DATA EXTRACT:
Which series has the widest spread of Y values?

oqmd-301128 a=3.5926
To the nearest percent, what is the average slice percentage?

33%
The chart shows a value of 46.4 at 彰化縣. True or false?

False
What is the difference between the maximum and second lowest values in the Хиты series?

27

...

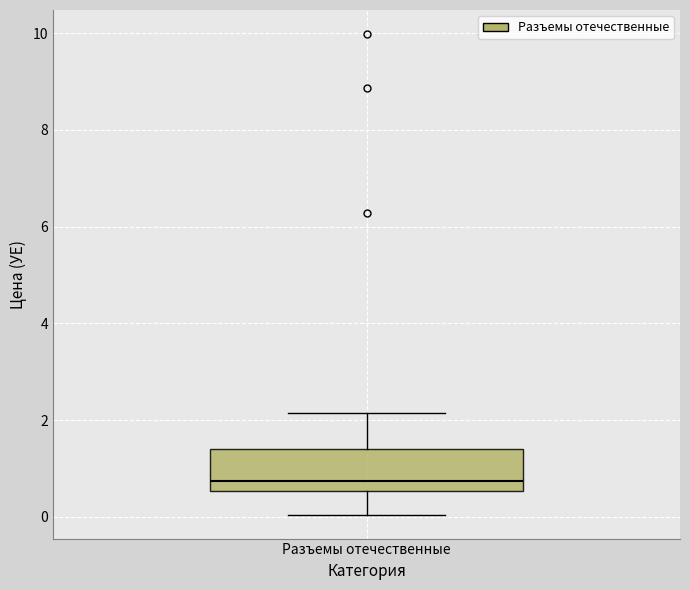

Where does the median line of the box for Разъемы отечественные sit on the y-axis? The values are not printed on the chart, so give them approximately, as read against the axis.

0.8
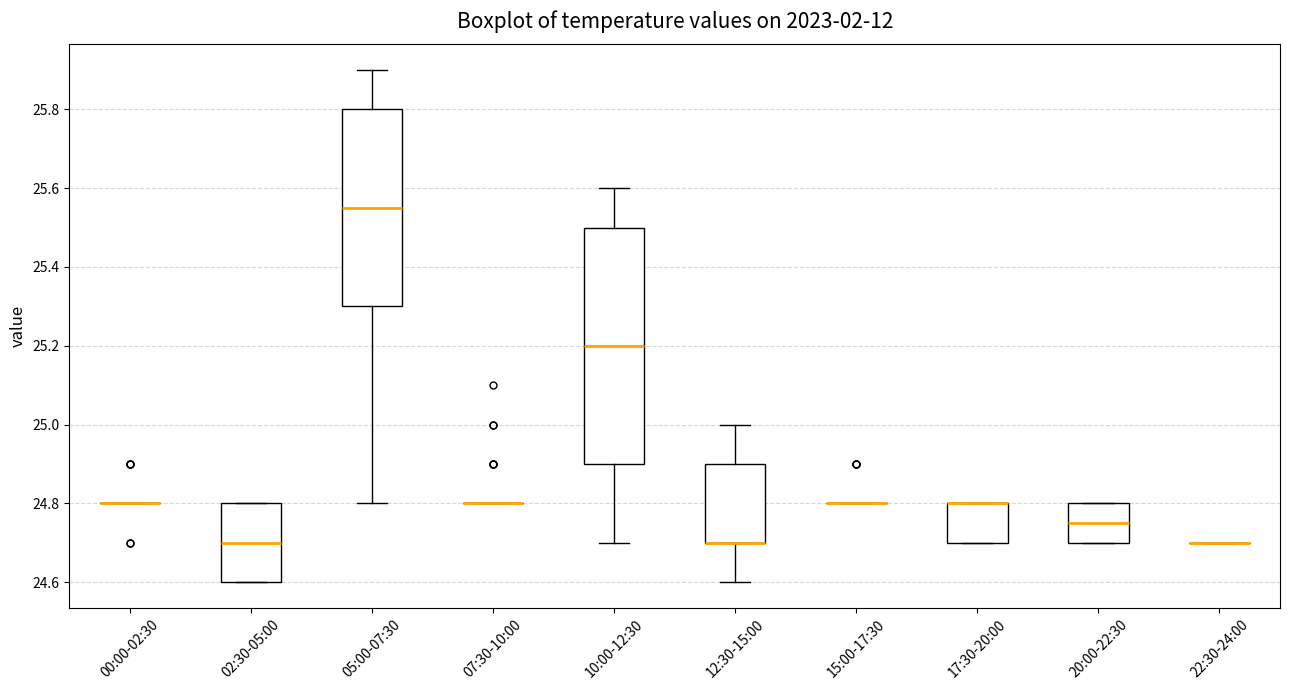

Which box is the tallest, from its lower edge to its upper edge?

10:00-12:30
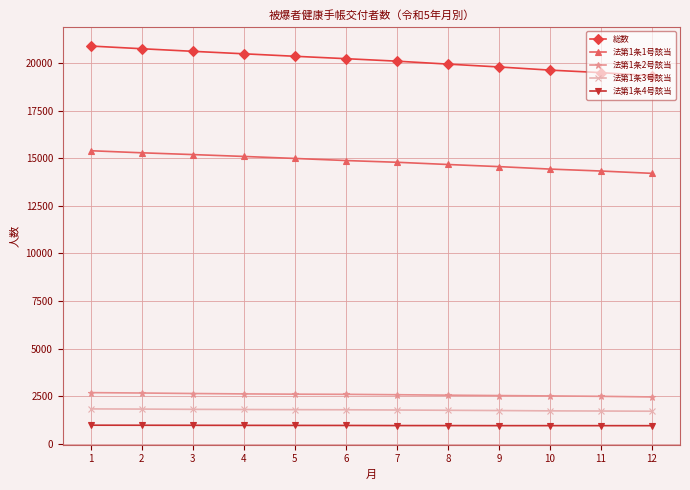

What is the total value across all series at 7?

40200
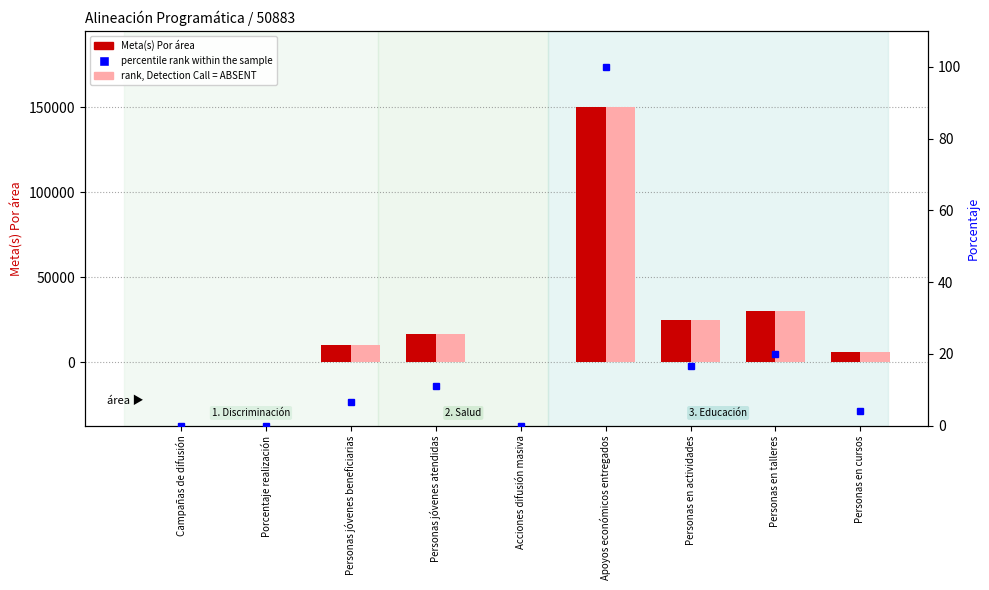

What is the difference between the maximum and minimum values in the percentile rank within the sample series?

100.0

ASSIGNMENT:
Print the lines of items starting at the line containing "Which series has" and ending at the line containing "What is the difference between the maximum and second", with both lines included.

YOUR SOLUTION:
Which series has the widest spread of Y values?

oqmd-301128 a=3.5926
To the nearest percent, what is the average slice percentage?

33%
The chart shows a value of 46.4 at 彰化縣. True or false?

False
What is the difference between the maximum and second lowest values in the Хиты series?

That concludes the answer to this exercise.